### Your objective
Put every line of the material below into a numbered list, leaving out any blank lines.

### Provided records
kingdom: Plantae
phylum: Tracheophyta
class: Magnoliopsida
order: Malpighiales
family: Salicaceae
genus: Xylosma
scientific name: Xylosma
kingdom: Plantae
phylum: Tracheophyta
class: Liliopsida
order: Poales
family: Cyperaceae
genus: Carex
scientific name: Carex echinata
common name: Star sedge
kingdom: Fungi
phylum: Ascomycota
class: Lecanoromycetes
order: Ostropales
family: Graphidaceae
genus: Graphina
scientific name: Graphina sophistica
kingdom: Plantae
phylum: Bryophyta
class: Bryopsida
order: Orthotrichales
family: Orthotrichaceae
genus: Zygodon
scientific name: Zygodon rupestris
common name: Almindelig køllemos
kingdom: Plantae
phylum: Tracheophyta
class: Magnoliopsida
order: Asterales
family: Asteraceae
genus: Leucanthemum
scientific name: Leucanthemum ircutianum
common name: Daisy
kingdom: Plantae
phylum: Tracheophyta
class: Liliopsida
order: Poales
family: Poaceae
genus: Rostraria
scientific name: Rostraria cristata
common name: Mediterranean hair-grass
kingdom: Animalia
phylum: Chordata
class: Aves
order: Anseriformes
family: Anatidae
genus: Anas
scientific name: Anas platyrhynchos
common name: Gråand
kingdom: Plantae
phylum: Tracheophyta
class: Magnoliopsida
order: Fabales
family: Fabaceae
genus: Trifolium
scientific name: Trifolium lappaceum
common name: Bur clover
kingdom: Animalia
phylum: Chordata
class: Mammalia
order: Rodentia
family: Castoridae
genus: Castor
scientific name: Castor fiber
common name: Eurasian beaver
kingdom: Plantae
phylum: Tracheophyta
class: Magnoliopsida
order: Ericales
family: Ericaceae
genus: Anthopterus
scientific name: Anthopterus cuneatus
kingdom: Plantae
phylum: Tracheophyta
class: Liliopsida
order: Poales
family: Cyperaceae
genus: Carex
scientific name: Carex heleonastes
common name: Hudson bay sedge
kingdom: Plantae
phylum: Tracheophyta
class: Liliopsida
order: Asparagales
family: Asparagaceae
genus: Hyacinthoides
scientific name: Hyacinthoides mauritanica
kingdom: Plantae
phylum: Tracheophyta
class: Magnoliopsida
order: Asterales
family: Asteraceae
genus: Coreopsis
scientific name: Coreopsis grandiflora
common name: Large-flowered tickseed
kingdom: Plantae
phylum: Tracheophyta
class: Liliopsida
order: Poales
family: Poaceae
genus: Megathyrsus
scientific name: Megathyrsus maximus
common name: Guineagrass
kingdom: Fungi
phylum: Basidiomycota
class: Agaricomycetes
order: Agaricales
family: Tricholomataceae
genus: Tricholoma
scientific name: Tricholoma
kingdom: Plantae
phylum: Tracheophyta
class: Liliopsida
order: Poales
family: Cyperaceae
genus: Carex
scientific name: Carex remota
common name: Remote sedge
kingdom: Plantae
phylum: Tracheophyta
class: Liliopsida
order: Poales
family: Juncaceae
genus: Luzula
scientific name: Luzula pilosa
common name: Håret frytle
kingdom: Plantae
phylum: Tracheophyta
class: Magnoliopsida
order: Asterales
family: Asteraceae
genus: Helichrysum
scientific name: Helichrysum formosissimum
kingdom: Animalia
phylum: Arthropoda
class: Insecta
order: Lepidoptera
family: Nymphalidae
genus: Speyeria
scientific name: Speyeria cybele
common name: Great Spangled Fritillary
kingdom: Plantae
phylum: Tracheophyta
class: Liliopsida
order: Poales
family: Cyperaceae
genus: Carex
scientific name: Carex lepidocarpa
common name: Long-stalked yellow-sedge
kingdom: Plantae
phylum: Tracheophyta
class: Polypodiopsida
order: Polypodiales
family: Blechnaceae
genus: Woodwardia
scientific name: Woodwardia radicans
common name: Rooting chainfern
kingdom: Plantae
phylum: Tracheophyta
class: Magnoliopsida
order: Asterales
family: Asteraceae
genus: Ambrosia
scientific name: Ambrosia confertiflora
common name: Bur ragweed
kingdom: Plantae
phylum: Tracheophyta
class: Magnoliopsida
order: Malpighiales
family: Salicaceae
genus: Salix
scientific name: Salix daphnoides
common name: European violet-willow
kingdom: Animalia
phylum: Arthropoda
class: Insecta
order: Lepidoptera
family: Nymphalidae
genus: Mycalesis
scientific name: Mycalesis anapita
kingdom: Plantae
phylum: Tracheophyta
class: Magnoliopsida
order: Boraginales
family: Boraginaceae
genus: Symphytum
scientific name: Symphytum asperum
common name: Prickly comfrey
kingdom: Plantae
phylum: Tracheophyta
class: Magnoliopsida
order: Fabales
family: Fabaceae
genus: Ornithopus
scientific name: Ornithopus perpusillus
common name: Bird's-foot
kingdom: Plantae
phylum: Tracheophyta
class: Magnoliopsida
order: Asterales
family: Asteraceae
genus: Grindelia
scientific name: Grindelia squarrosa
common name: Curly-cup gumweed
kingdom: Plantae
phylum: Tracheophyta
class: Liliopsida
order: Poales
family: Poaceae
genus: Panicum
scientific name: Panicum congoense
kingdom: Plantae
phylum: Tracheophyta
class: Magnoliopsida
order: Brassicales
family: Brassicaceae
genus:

### Complete output
1. kingdom: Plantae
2. phylum: Tracheophyta
3. class: Magnoliopsida
4. order: Malpighiales
5. family: Salicaceae
6. genus: Xylosma
7. scientific name: Xylosma
8. kingdom: Plantae
9. phylum: Tracheophyta
10. class: Liliopsida
11. order: Poales
12. family: Cyperaceae
13. genus: Carex
14. scientific name: Carex echinata
15. common name: Star sedge
16. kingdom: Fungi
17. phylum: Ascomycota
18. class: Lecanoromycetes
19. order: Ostropales
20. family: Graphidaceae
21. genus: Graphina
22. scientific name: Graphina sophistica
23. kingdom: Plantae
24. phylum: Bryophyta
25. class: Bryopsida
26. order: Orthotrichales
27. family: Orthotrichaceae
28. genus: Zygodon
29. scientific name: Zygodon rupestris
30. common name: Almindelig køllemos
31. kingdom: Plantae
32. phylum: Tracheophyta
33. class: Magnoliopsida
34. order: Asterales
35. family: Asteraceae
36. genus: Leucanthemum
37. scientific name: Leucanthemum ircutianum
38. common name: Daisy
39. kingdom: Plantae
40. phylum: Tracheophyta
41. class: Liliopsida
42. order: Poales
43. family: Poaceae
44. genus: Rostraria
45. scientific name: Rostraria cristata
46. common name: Mediterranean hair-grass
47. kingdom: Animalia
48. phylum: Chordata
49. class: Aves
50. order: Anseriformes
51. family: Anatidae
52. genus: Anas
53. scientific name: Anas platyrhynchos
54. common name: Gråand
55. kingdom: Plantae
56. phylum: Tracheophyta
57. class: Magnoliopsida
58. order: Fabales
59. family: Fabaceae
60. genus: Trifolium
61. scientific name: Trifolium lappaceum
62. common name: Bur clover
63. kingdom: Animalia
64. phylum: Chordata
65. class: Mammalia
66. order: Rodentia
67. family: Castoridae
68. genus: Castor
69. scientific name: Castor fiber
70. common name: Eurasian beaver
71. kingdom: Plantae
72. phylum: Tracheophyta
73. class: Magnoliopsida
74. order: Ericales
75. family: Ericaceae
76. genus: Anthopterus
77. scientific name: Anthopterus cuneatus
78. kingdom: Plantae
79. phylum: Tracheophyta
80. class: Liliopsida
81. order: Poales
82. family: Cyperaceae
83. genus: Carex
84. scientific name: Carex heleonastes
85. common name: Hudson bay sedge
86. kingdom: Plantae
87. phylum: Tracheophyta
88. class: Liliopsida
89. order: Asparagales
90. family: Asparagaceae
91. genus: Hyacinthoides
92. scientific name: Hyacinthoides mauritanica
93. kingdom: Plantae
94. phylum: Tracheophyta
95. class: Magnoliopsida
96. order: Asterales
97. family: Asteraceae
98. genus: Coreopsis
99. scientific name: Coreopsis grandiflora
100. common name: Large-flowered tickseed
101. kingdom: Plantae
102. phylum: Tracheophyta
103. class: Liliopsida
104. order: Poales
105. family: Poaceae
106. genus: Megathyrsus
107. scientific name: Megathyrsus maximus
108. common name: Guineagrass
109. kingdom: Fungi
110. phylum: Basidiomycota
111. class: Agaricomycetes
112. order: Agaricales
113. family: Tricholomataceae
114. genus: Tricholoma
115. scientific name: Tricholoma
116. kingdom: Plantae
117. phylum: Tracheophyta
118. class: Liliopsida
119. order: Poales
120. family: Cyperaceae
121. genus: Carex
122. scientific name: Carex remota
123. common name: Remote sedge
124. kingdom: Plantae
125. phylum: Tracheophyta
126. class: Liliopsida
127. order: Poales
128. family: Juncaceae
129. genus: Luzula
130. scientific name: Luzula pilosa
131. common name: Håret frytle
132. kingdom: Plantae
133. phylum: Tracheophyta
134. class: Magnoliopsida
135. order: Asterales
136. family: Asteraceae
137. genus: Helichrysum
138. scientific name: Helichrysum formosissimum
139. kingdom: Animalia
140. phylum: Arthropoda
141. class: Insecta
142. order: Lepidoptera
143. family: Nymphalidae
144. genus: Speyeria
145. scientific name: Speyeria cybele
146. common name: Great Spangled Fritillary
147. kingdom: Plantae
148. phylum: Tracheophyta
149. class: Liliopsida
150. order: Poales
151. family: Cyperaceae
152. genus: Carex
153. scientific name: Carex lepidocarpa
154. common name: Long-stalked yellow-sedge
155. kingdom: Plantae
156. phylum: Tracheophyta
157. class: Polypodiopsida
158. order: Polypodiales
159. family: Blechnaceae
160. genus: Woodwardia
161. scientific name: Woodwardia radicans
162. common name: Rooting chainfern
163. kingdom: Plantae
164. phylum: Tracheophyta
165. class: Magnoliopsida
166. order: Asterales
167. family: Asteraceae
168. genus: Ambrosia
169. scientific name: Ambrosia confertiflora
170. common name: Bur ragweed
171. kingdom: Plantae
172. phylum: Tracheophyta
173. class: Magnoliopsida
174. order: Malpighiales
175. family: Salicaceae
176. genus: Salix
177. scientific name: Salix daphnoides
178. common name: European violet-willow
179. kingdom: Animalia
180. phylum: Arthropoda
181. class: Insecta
182. order: Lepidoptera
183. family: Nymphalidae
184. genus: Mycalesis
185. scientific name: Mycalesis anapita
186. kingdom: Plantae
187. phylum: Tracheophyta
188. class: Magnoliopsida
189. order: Boraginales
190. family: Boraginaceae
191. genus: Symphytum
192. scientific name: Symphytum asperum
193. common name: Prickly comfrey
194. kingdom: Plantae
195. phylum: Tracheophyta
196. class: Magnoliopsida
197. order: Fabales
198. family: Fabaceae
199. genus: Ornithopus
200. scientific name: Ornithopus perpusillus
201. common name: Bird's-foot
202. kingdom: Plantae
203. phylum: Tracheophyta
204. class: Magnoliopsida
205. order: Asterales
206. family: Asteraceae
207. genus: Grindelia
208. scientific name: Grindelia squarrosa
209. common name: Curly-cup gumweed
210. kingdom: Plantae
211. phylum: Tracheophyta
212. class: Liliopsida
213. order: Poales
214. family: Poaceae
215. genus: Panicum
216. scientific name: Panicum congoense
217. kingdom: Plantae
218. phylum: Tracheophyta
219. class: Magnoliopsida
220. order: Brassicales
221. family: Brassicaceae
222. genus:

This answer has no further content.